**Extracted records:**

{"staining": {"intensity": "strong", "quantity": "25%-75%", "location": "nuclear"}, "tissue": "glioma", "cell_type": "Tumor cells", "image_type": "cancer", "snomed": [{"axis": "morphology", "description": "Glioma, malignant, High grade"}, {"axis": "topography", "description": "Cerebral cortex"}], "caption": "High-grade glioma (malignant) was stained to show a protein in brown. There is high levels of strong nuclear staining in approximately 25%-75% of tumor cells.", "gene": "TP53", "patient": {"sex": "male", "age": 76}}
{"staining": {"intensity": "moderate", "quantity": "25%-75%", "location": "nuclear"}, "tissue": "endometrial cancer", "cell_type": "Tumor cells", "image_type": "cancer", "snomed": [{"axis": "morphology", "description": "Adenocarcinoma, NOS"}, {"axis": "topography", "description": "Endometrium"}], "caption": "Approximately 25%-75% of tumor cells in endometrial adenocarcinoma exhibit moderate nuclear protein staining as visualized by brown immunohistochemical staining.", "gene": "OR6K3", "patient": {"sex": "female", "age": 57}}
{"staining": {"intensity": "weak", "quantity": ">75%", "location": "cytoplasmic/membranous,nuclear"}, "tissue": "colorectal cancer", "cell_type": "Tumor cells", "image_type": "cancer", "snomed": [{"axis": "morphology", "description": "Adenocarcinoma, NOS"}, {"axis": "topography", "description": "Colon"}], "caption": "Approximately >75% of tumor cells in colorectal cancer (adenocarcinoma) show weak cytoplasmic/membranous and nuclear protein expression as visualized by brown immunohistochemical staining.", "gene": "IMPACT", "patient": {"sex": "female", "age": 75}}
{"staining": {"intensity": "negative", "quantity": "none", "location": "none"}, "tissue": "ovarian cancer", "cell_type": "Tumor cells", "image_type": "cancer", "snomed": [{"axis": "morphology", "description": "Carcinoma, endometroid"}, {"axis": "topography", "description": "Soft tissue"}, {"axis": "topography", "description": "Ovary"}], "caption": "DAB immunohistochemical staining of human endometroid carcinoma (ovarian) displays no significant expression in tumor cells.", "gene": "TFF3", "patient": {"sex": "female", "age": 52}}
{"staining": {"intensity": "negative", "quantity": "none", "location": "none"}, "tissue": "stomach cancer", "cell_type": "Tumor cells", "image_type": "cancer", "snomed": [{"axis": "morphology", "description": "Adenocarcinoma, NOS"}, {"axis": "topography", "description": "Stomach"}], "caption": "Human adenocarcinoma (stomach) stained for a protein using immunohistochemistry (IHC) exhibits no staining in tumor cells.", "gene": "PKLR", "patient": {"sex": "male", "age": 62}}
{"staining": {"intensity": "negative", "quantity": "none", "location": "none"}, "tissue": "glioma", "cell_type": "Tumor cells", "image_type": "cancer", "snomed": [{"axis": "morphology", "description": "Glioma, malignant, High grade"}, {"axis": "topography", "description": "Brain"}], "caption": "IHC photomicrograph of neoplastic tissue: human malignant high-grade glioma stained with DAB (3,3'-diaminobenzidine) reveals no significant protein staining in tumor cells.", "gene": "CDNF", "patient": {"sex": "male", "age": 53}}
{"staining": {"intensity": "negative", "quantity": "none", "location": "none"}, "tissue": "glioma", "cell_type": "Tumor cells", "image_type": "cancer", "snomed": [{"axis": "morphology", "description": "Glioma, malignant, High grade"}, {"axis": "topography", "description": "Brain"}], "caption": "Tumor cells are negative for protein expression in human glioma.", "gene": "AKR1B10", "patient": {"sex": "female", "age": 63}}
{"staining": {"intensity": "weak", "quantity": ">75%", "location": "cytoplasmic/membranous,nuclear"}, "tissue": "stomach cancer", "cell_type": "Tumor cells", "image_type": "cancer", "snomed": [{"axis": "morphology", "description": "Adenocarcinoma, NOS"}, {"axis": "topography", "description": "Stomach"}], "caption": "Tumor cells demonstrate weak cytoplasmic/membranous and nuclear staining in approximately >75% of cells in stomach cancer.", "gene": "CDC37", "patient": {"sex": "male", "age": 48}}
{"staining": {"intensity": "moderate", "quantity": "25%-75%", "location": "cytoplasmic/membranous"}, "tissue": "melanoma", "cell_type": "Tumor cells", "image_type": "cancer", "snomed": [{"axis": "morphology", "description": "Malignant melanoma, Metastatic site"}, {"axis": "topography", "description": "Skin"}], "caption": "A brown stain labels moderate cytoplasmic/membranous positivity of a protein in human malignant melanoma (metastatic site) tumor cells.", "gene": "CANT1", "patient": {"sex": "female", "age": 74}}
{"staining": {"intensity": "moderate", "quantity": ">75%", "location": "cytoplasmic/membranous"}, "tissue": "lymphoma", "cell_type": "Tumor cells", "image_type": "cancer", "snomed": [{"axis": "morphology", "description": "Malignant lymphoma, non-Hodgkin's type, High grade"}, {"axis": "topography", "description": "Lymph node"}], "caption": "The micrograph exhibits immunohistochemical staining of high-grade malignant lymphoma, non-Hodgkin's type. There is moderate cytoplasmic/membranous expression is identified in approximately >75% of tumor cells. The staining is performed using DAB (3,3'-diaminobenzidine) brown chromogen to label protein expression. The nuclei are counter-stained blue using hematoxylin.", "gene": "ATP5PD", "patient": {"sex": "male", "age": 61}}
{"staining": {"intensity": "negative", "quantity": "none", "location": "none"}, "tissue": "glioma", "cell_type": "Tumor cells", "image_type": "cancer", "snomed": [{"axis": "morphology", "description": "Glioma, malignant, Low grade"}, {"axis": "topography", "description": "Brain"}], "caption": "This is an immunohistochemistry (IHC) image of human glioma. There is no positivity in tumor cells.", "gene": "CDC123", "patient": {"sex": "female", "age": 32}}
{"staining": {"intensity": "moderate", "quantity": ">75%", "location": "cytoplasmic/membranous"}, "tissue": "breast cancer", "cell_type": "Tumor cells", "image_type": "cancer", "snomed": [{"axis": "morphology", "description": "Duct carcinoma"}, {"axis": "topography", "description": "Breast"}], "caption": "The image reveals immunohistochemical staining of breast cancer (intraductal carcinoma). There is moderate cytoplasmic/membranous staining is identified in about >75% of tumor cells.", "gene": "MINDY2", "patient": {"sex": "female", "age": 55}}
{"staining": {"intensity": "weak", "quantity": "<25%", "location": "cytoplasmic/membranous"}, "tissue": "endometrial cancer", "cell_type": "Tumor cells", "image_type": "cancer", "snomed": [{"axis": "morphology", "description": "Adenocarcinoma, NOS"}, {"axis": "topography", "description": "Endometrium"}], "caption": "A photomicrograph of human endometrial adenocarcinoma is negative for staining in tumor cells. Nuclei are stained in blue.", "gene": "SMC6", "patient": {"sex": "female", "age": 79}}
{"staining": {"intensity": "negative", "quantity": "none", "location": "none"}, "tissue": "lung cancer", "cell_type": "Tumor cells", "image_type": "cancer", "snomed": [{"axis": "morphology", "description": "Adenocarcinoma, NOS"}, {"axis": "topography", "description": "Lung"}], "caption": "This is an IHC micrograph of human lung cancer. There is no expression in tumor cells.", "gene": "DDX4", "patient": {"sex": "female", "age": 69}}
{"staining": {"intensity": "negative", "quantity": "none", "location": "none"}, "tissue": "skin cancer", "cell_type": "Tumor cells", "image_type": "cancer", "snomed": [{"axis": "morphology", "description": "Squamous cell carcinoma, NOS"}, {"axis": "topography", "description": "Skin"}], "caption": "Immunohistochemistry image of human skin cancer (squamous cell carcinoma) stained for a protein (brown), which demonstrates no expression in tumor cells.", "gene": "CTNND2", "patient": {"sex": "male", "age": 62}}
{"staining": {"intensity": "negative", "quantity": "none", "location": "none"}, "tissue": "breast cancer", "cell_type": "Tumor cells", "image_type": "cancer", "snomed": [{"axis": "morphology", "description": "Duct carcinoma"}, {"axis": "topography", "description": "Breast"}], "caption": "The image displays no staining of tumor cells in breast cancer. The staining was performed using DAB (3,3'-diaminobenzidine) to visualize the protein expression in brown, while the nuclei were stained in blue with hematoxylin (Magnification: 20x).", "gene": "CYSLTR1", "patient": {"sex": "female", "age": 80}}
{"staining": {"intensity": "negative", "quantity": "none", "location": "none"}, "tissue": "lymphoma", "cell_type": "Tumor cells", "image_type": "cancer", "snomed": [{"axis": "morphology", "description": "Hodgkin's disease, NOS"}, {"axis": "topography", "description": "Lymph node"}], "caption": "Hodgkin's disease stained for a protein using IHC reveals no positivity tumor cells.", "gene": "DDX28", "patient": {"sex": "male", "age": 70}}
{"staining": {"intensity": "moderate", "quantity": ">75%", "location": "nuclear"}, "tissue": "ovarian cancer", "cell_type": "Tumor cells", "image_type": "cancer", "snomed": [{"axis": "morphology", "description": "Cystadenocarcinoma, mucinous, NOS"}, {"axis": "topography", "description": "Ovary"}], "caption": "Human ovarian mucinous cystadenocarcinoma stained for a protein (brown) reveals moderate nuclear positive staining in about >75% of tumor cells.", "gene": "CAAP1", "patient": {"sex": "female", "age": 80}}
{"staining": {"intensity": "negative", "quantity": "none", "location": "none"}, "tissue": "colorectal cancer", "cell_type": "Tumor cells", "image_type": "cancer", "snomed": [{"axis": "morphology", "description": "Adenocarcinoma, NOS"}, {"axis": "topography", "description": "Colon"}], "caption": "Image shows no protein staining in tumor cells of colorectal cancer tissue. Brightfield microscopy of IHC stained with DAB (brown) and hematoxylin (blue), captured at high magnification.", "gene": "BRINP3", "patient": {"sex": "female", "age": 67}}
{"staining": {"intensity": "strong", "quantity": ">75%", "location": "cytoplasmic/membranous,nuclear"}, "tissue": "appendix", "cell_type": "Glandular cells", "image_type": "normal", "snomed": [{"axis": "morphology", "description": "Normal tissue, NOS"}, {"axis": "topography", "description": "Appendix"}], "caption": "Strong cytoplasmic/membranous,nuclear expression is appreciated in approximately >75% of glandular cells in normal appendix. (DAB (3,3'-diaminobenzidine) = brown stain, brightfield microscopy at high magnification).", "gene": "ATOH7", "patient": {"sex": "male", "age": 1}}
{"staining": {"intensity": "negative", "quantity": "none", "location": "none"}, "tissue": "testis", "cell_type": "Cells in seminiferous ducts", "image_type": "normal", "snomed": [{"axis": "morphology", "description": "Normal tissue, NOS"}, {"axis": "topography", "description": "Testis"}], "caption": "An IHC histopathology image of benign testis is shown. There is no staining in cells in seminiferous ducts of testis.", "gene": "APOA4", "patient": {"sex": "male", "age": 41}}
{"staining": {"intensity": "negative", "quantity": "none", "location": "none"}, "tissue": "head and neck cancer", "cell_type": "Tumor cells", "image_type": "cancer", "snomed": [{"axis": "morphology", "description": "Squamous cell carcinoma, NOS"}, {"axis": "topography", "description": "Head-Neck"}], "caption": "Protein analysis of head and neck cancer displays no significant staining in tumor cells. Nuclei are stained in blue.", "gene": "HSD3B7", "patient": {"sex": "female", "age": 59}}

**The problem:**
Across the records above, return every line that contains the word "weak".

**Written answer:**
{"staining": {"intensity": "weak", "quantity": ">75%", "location": "cytoplasmic/membranous,nuclear"}, "tissue": "colorectal cancer", "cell_type": "Tumor cells", "image_type": "cancer", "snomed": [{"axis": "morphology", "description": "Adenocarcinoma, NOS"}, {"axis": "topography", "description": "Colon"}], "caption": "Approximately >75% of tumor cells in colorectal cancer (adenocarcinoma) show weak cytoplasmic/membranous and nuclear protein expression as visualized by brown immunohistochemical staining.", "gene": "IMPACT", "patient": {"sex": "female", "age": 75}}
{"staining": {"intensity": "weak", "quantity": ">75%", "location": "cytoplasmic/membranous,nuclear"}, "tissue": "stomach cancer", "cell_type": "Tumor cells", "image_type": "cancer", "snomed": [{"axis": "morphology", "description": "Adenocarcinoma, NOS"}, {"axis": "topography", "description": "Stomach"}], "caption": "Tumor cells demonstrate weak cytoplasmic/membranous and nuclear staining in approximately >75% of cells in stomach cancer.", "gene": "CDC37", "patient": {"sex": "male", "age": 48}}
{"staining": {"intensity": "weak", "quantity": "<25%", "location": "cytoplasmic/membranous"}, "tissue": "endometrial cancer", "cell_type": "Tumor cells", "image_type": "cancer", "snomed": [{"axis": "morphology", "description": "Adenocarcinoma, NOS"}, {"axis": "topography", "description": "Endometrium"}], "caption": "A photomicrograph of human endometrial adenocarcinoma is negative for staining in tumor cells. Nuclei are stained in blue.", "gene": "SMC6", "patient": {"sex": "female", "age": 79}}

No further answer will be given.